#### [PROBLEM DESCRIPTION]
Rewrite the lines from the start of the records through the line with "genus: Skeletocutis", swapping "phylum" for "division" and leaving everything else unchanged.

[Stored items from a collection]
============================================================

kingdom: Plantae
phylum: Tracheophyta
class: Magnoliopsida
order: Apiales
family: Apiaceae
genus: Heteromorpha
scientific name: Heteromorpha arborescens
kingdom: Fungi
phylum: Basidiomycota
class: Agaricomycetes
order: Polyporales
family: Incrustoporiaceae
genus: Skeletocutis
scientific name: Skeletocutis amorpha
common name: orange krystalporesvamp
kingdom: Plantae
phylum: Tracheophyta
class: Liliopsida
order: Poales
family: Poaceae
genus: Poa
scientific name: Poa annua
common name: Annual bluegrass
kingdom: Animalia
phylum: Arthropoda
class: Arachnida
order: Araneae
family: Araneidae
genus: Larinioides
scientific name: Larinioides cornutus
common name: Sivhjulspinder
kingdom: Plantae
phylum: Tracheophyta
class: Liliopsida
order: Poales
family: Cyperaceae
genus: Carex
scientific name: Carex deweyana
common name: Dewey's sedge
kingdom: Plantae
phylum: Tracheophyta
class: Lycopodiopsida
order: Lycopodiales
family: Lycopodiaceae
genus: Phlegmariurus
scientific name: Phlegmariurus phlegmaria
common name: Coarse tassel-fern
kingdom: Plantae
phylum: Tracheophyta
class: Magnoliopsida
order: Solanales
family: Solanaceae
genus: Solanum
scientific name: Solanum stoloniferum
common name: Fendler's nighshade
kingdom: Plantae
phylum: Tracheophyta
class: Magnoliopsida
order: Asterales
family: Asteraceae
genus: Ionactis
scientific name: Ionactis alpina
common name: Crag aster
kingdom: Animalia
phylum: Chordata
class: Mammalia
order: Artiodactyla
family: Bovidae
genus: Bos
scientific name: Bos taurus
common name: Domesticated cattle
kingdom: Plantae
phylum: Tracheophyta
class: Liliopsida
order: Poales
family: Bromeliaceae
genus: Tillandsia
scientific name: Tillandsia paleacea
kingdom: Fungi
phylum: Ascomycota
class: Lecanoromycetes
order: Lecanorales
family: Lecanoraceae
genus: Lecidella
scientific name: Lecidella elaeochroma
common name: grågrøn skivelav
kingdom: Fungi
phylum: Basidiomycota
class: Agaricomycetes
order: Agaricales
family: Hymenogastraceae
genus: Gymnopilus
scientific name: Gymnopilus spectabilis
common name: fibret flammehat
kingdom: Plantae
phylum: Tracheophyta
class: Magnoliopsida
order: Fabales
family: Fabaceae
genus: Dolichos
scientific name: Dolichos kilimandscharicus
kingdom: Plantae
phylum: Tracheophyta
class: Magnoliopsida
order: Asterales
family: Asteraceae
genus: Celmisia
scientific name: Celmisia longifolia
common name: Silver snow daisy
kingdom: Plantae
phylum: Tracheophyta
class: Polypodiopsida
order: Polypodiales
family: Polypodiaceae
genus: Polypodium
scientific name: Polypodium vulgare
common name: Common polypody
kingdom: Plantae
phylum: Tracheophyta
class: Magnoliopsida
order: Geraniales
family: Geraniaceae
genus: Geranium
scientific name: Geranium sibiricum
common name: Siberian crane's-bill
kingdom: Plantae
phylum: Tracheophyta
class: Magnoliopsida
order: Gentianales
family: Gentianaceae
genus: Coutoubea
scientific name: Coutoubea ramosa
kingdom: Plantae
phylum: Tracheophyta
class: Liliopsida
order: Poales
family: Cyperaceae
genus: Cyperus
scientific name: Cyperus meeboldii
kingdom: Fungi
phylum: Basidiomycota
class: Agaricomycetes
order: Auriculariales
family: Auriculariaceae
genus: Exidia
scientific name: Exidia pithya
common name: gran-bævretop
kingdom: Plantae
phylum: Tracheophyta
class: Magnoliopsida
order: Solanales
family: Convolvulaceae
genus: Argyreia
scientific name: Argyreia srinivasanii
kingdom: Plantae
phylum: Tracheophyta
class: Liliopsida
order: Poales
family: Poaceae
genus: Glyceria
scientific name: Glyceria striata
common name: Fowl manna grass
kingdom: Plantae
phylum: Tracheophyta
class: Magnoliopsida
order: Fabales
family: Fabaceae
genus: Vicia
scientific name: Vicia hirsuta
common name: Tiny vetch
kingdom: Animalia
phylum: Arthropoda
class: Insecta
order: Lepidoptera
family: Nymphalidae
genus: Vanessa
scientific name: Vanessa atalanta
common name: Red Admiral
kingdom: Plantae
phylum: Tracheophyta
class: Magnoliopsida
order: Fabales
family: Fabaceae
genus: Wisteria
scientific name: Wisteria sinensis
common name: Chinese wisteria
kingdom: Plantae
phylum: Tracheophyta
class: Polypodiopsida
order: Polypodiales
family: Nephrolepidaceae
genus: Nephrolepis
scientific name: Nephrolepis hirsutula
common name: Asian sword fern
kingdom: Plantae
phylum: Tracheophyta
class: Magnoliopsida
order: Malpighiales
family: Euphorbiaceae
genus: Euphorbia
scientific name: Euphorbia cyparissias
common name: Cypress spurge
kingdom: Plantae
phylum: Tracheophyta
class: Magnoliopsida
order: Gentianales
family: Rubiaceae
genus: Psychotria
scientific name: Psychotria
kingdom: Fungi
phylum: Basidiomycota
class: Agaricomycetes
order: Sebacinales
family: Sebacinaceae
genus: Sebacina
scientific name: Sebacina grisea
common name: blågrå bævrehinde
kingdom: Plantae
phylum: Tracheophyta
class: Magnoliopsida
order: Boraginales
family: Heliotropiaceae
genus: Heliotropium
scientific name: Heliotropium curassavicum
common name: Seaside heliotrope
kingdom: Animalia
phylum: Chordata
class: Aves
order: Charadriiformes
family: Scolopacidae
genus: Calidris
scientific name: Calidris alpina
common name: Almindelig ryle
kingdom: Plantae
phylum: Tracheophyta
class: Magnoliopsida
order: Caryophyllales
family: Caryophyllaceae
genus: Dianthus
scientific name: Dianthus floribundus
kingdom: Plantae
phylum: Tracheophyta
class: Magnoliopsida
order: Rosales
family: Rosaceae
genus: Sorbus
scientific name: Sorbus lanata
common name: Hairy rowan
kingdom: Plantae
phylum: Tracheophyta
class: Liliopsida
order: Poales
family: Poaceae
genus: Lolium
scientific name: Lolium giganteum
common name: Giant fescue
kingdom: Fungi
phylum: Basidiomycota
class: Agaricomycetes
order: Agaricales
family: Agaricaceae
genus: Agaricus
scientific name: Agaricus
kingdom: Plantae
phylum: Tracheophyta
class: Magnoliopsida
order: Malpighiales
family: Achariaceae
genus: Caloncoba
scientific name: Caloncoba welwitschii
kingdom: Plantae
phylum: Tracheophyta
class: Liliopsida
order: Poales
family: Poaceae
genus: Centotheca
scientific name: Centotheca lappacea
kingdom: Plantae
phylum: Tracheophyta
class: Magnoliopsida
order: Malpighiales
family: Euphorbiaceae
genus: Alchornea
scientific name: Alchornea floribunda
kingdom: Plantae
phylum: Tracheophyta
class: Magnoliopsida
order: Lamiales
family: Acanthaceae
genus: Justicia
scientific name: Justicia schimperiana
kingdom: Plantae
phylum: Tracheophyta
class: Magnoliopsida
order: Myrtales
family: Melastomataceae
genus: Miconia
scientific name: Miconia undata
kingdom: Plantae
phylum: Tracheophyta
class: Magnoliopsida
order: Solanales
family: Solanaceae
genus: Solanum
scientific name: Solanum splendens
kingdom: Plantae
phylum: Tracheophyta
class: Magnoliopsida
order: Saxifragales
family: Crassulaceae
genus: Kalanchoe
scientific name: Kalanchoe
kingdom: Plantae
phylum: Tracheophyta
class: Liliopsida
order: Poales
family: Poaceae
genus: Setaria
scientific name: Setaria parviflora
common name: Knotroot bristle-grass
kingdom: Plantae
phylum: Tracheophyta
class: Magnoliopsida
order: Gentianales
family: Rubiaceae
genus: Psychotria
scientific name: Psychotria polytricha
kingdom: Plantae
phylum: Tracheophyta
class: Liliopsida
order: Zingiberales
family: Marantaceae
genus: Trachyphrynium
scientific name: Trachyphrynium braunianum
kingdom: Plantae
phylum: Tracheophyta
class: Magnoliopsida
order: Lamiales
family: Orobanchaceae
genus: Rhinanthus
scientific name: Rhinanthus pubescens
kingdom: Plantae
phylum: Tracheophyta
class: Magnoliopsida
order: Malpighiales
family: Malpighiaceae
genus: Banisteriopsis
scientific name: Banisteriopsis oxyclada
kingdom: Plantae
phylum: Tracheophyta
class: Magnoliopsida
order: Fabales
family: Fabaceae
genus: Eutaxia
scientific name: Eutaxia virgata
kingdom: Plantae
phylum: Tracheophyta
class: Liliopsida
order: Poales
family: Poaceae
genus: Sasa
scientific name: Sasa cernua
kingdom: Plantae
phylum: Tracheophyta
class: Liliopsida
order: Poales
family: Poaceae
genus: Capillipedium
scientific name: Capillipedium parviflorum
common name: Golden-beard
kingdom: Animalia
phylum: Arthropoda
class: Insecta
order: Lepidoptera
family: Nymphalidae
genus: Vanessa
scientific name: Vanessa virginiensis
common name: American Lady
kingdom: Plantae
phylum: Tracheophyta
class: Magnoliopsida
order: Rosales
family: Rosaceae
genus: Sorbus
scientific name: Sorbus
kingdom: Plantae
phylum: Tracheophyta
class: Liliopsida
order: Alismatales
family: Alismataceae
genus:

============================================================

#### [THE SOLUTION]
kingdom: Plantae
division: Tracheophyta
class: Magnoliopsida
order: Apiales
family: Apiaceae
genus: Heteromorpha
scientific name: Heteromorpha arborescens
kingdom: Fungi
division: Basidiomycota
class: Agaricomycetes
order: Polyporales
family: Incrustoporiaceae
genus: Skeletocutis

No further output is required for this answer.